Mais dans la bande dessinée, la question de l'attribution artistique est un peu plus compliquée. L'œuvre d'art originale n'est pas nécessairement produite pour être vendue en tant qu'œuvre autonome ; il fait partie du processus de production d'un article commercial (le livre lui-même) et est souvent le résultat d'une collaboration entre plusieurs personnes dont le travail contribue au produit final. Par exemple, la plupart des pages intérieures de TDKR ont été finis à l'encre directement sur les crayons de Miller par Klaus Janson, et colorés sur une superposition séparée connue sous le nom de «guide de couleur», par Varley. Les contributions de Janson et Varley peuvent être vues plus clairement dans un livre de luxe Édition Galerie tiré des planches d'art originales, publiées en 2016 par Graphitti Designs et DC. Ce volume reproduit l'art original de la couverture de TDKR #1 qui vient de se vendre, mettant en vedette le brut dessiné à la main de Miller et l'art en couleur fini.

Là encore, la question de la direction artistique ne fait pas de doute. Le concept de silhouette est de Miller et est une marque de fabrique de son style. "Si vous voulez des illustrations finies et rendues, je ne suis pas votre homme parce que je ne suis pas très doué pour ça", a déclaré Miller dans une vidéo promotionnelle publiée par Heritage avant la vente aux enchères, "mais je peux faire une silhouette géniale".

La figure sur l'art fini suit exactement le brut dessiné à la main. Mais tous les autres détails de la pièce finie, y compris la délimitation précise de la figure, l'éclairage et le sublime jeu de couleurs sont l'œuvre de Varley. Cette division du travail est-elle importante ? Ses contributions sont-elles aussi déterminantes dans la qualité iconique de la pièce que celles de Miller, et dans quelle mesure les marques sur le papier sont-elles le travail de Varley plutôt que celui de Miller ?

Les experts vous diront que c'est compliqué, d'autant plus qu'il s'agit de la tarification des travaux. Parmi les collectionneurs de bandes dessinées, le dessin au trait noir et blanc, généralement des crayons finis à l'encre, est considéré comme «l'original». Les superpositions de couleurs, qui étaient faites à la main (souvent par des femmes) jusqu'à l'avènement de la coloration par ordinateur au début des années 90, sont moins souhaitables, même si elles sont aussi des artefacts uniques et faits à la main du processus de production.

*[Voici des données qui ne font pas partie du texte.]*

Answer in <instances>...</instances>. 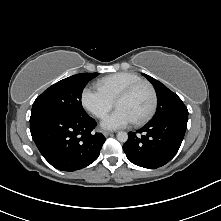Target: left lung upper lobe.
Returning <instances> with one entry per match:
<instances>
[{
	"instance_id": "1",
	"label": "left lung upper lobe",
	"mask_w": 221,
	"mask_h": 221,
	"mask_svg": "<svg viewBox=\"0 0 221 221\" xmlns=\"http://www.w3.org/2000/svg\"><path fill=\"white\" fill-rule=\"evenodd\" d=\"M143 75L154 86L158 99L156 114L150 122H157L164 118L176 115H188V110L178 95L173 93L158 80L149 75Z\"/></svg>"
}]
</instances>
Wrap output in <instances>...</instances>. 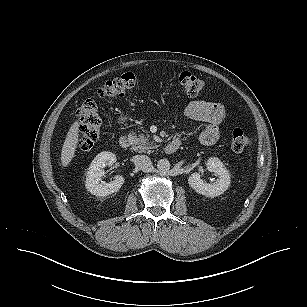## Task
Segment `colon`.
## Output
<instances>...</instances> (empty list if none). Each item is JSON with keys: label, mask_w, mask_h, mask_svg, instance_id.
<instances>
[{"label": "colon", "mask_w": 307, "mask_h": 307, "mask_svg": "<svg viewBox=\"0 0 307 307\" xmlns=\"http://www.w3.org/2000/svg\"><path fill=\"white\" fill-rule=\"evenodd\" d=\"M137 77L132 73L123 74L106 82L97 90L100 99H113L123 97L130 93L137 83ZM175 80L181 92L188 97L202 95L207 90V81L190 72L175 73ZM80 126L78 129V149L86 152L91 150L99 140L102 127V119L96 103L93 100L85 101L78 110ZM254 138L247 136L241 129L236 128L231 134V148L235 152H241L254 144Z\"/></svg>", "instance_id": "5ec220e1"}]
</instances>
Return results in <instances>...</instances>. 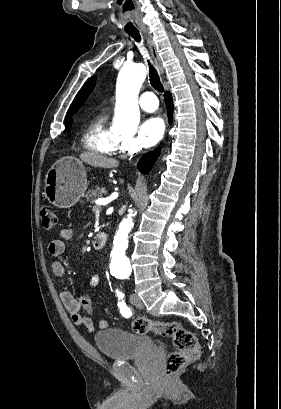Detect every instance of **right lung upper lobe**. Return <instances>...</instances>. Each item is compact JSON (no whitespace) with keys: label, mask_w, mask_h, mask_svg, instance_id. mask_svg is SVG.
<instances>
[{"label":"right lung upper lobe","mask_w":281,"mask_h":409,"mask_svg":"<svg viewBox=\"0 0 281 409\" xmlns=\"http://www.w3.org/2000/svg\"><path fill=\"white\" fill-rule=\"evenodd\" d=\"M65 125H71V119L69 117V114L66 116V124Z\"/></svg>","instance_id":"obj_1"}]
</instances>
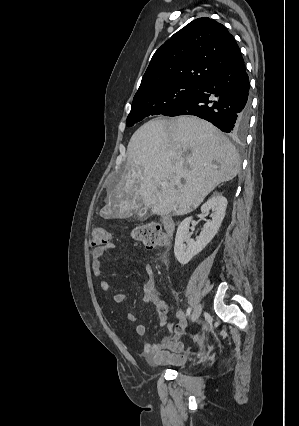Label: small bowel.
<instances>
[{
    "label": "small bowel",
    "mask_w": 299,
    "mask_h": 426,
    "mask_svg": "<svg viewBox=\"0 0 299 426\" xmlns=\"http://www.w3.org/2000/svg\"><path fill=\"white\" fill-rule=\"evenodd\" d=\"M116 252H118V247L111 242L104 247L93 249L91 253V269L95 278H102L103 276V256ZM143 269L147 276V280L143 287V301L147 304L155 305L159 315L160 326L166 327L171 335L160 343L145 344L142 350V357L153 365L181 366L185 363V347L183 343L179 341L186 325L184 314L182 311L176 313V318L178 320L177 325H174L168 320V306L157 293L153 269L149 264H143ZM100 288L103 291H107L110 288V282L107 279H102ZM126 300V294L121 292L116 293L113 297L114 303L118 305H124ZM126 317L131 323L137 324L135 328L137 335H145L146 327L144 324L138 323V317L134 313L128 311Z\"/></svg>",
    "instance_id": "c3829d8e"
}]
</instances>
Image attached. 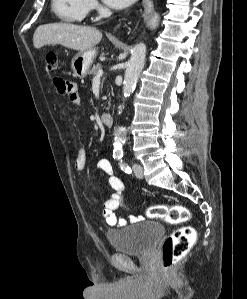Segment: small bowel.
Here are the masks:
<instances>
[{
  "label": "small bowel",
  "mask_w": 247,
  "mask_h": 299,
  "mask_svg": "<svg viewBox=\"0 0 247 299\" xmlns=\"http://www.w3.org/2000/svg\"><path fill=\"white\" fill-rule=\"evenodd\" d=\"M56 90L65 95L70 102L74 104L79 103L78 87L75 83L68 81L61 77H55L53 79ZM87 155L84 147H79L75 159V168L78 171H83L86 167ZM98 169L104 173L106 183L111 189L110 195L103 202V216L106 222L110 226H123L126 225V219L119 217L115 214V211L121 206L124 193L123 182L114 174V170L111 162L108 159H100L97 163ZM141 216H131L130 222H138L142 220Z\"/></svg>",
  "instance_id": "small-bowel-1"
}]
</instances>
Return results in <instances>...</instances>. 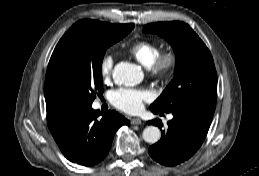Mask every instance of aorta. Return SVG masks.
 Wrapping results in <instances>:
<instances>
[{"label": "aorta", "mask_w": 259, "mask_h": 176, "mask_svg": "<svg viewBox=\"0 0 259 176\" xmlns=\"http://www.w3.org/2000/svg\"><path fill=\"white\" fill-rule=\"evenodd\" d=\"M113 78L115 82L133 86L137 85L142 80V75L137 65L130 62H120L113 70ZM145 142L154 144L161 137L160 129L156 126H147L142 133Z\"/></svg>", "instance_id": "aorta-1"}]
</instances>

Les guides de couleurs originaux de Varley pour TDKR sont parfois mis en vente et atteignent des prix de plusieurs milliers de dollars, certainement dans le haut de gamme pour ce type d'œuvres d'art, mais une ombre pâle des prix réalisés sur ce que les collectionneurs considèrent comme des "originaux appropriés" - c'est-à-dire le stylo et -dessins à l'encre.

Cette pièce, qui a apparemment été vendue sans le brut d'accompagnement fait de la main de Miller (Heritage Auctions n'a pas répondu à une demande de clarification sur ce point), est-elle à proprement parler un "original de Frank Miller ?" Le scénariste/producteur de télévision David Mandel, qui a collectionné des bandes dessinées originales, y compris la plus grande collection individuelle de TDKR pages, pesé sur cette question sur un podcast avec le marchand d'art Felix Lu plus tôt cette semaine.

"Je ne pense pas que ce soit un guide des couleurs," dit-il avec une certaine hésitation. "Je ne sais pas quelle est la couverture, et je ne sais pas si l'acheteur le sait ou s'en soucie. Je sais que ce n'est pas Frank Miller à la plume et à l'encre, c'est ainsi que je définis mon Frank Miller.

Mandel a poursuivi en décrivant la situation comme semblable aux méthodes de production utilisées par Andy Warhol dans sa célèbre "usine", où d'autres artisans ont en fait réalisé la gravure et la construction de ses œuvres - un détail jugé totalement hors de propos pour quiconque dépense des millions pour un Warhol " original » qui porte sa démarche distinctive et sa signature.

En fin de compte, la puissance de la pièce est supérieure à la somme de ses parties. 2.4 millions de dollars ont acheté l'une des collaborations les plus efficaces entre la main d'un artiste et la marque d'un artiste, et l'image déterminante d'une icône mondiale.